CDU: "Senat ist weiterhin Ankündigungsmeister“

CDU-Umweltpolitiker Sandro Kappe betonte, dass der Senat das Ziel, zwei Millionen Tonnen CO2 bis 2020 einzusparen nur durch Corona und CO2 Zertifikate aus Nigeria erreicht habe. „Jetzt will der Senat in sieben Jahren mehr als dreimal so viel einsparen. Bisher hat der Senat noch keinen Maßnahmen benennen können. Auch steht immer noch nicht fest, was passiert, wenn Behörden die eigenen Ziele nicht erreichen“, so Kappe. „Der Senat ist weiterhin Ankündigungsmeister.“

Die CDU erwarte „einen Klimaplan, der aufzeigt, wann durch wen wie viel eingespart werden soll und was passiert, wenn die jeweiligen Akteure die Ziele nicht erreichen.

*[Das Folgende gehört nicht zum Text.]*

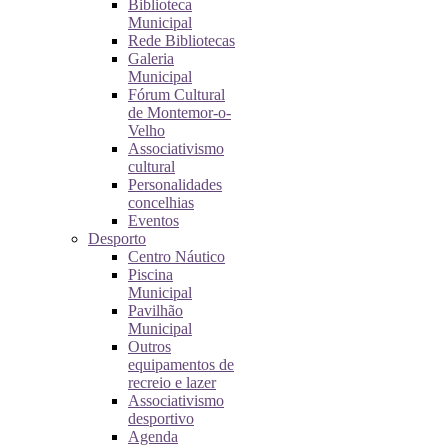
Biblioteca
Municipal
Rede Bibliotecas
Galeria
Municipal
Fórum Cultural
de Montemor-o-
Velho
Associativismo
cultural
Personalidades
concelhias
Eventos
Desporto
Centro Náutico
Piscina
Municipal
Pavilhão
Municipal
Outros
equipamentos de
recreio e lazer
Associativismo
desportivo
Agenda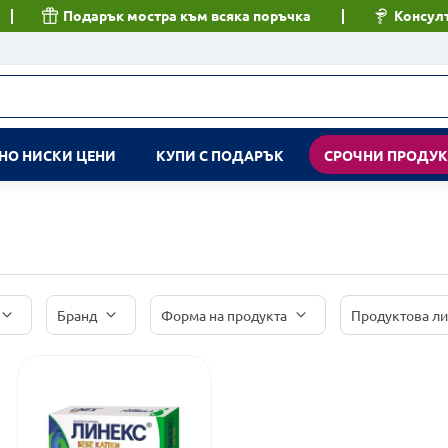
Подарък мостра към всяка поръчка
Консулт
НО НИСКИ ЦЕНИ
КУПИ С ПОДАРЪК
СРОЧНИ ПРОДУ
Бранд
Форма на продукта
Продуктова л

Auch brauchen wir endlich einen Plan B, sollte die Annahmen des Senats nicht aufgehen.“

Klimaplan: Den Linken fehlen "konkrete Maßnahmen"

Linken-Umweltpolitiker Stephan Jersch sagte, die vorgestellten Eckpunkte entsprächen „mehr dem Prinzip der Hoffnung als einem klaren Handeln“. Es fehlten „konkrete Maßnahmen, wie wir etwa den Autoverkehr mit seinem immensen CO2-Ausstoß nachhaltig reduziert können“. Auch bei der Umstellung der Industrie auf klimafreundliche Energie bleibe „vieles im Dunkeln“. Der Senat trete jetzt schon die Flucht nach vorn an, wenn er dem Bund die Schuld gebe für den Fall des Scheiterns der Klimaziele, so Jersch. „Das ist mir definitiv zu wenig Verantwortung, die der Senat für das Klima übernimmt. Diese schwammigen Eckpunkte helfen jedenfalls nicht bis 2030.“

Industrieverband Hamburg warnt vor Abwanderung der Industrie

Die FDP-Abgeordnete Anna von Treuenfels-Frowein warf Senator Kerstan ebenfalls vor, er verschärfe Hamburgs Klimaziele ohne deren Erreichung mit konkreten Maßnahmen zu unterfüttern. „Das ist Klimapolitik als Luftschloss“, so die FDP-Politikerin.

„Kerstan kann auch nicht sagen, wo genügend Geld herkommen soll, um Wirtschaft und Bürger bei der Dekarbonisierung wirksam zu unterstützen – von den nötigen Fachkräften und Materialen für klimafreundliche Sanierungen ganz zu schweigen. Das und verschärfte Auflagen könnte besonders bei energieintensiv arbeitenden Betrieben eine Abwanderungswelle aus Hamburg auslösen.“

Der Vorsitzende des Industrieverbandes Hamburg, Matthias Boxberger, warnte vor einer „massiven Deindustrialisierung“, sollte es nicht zu einem „schnellen Anwachsen erneuerbarer Energien zu wettbewerbsfähigen Preisen“ kommen.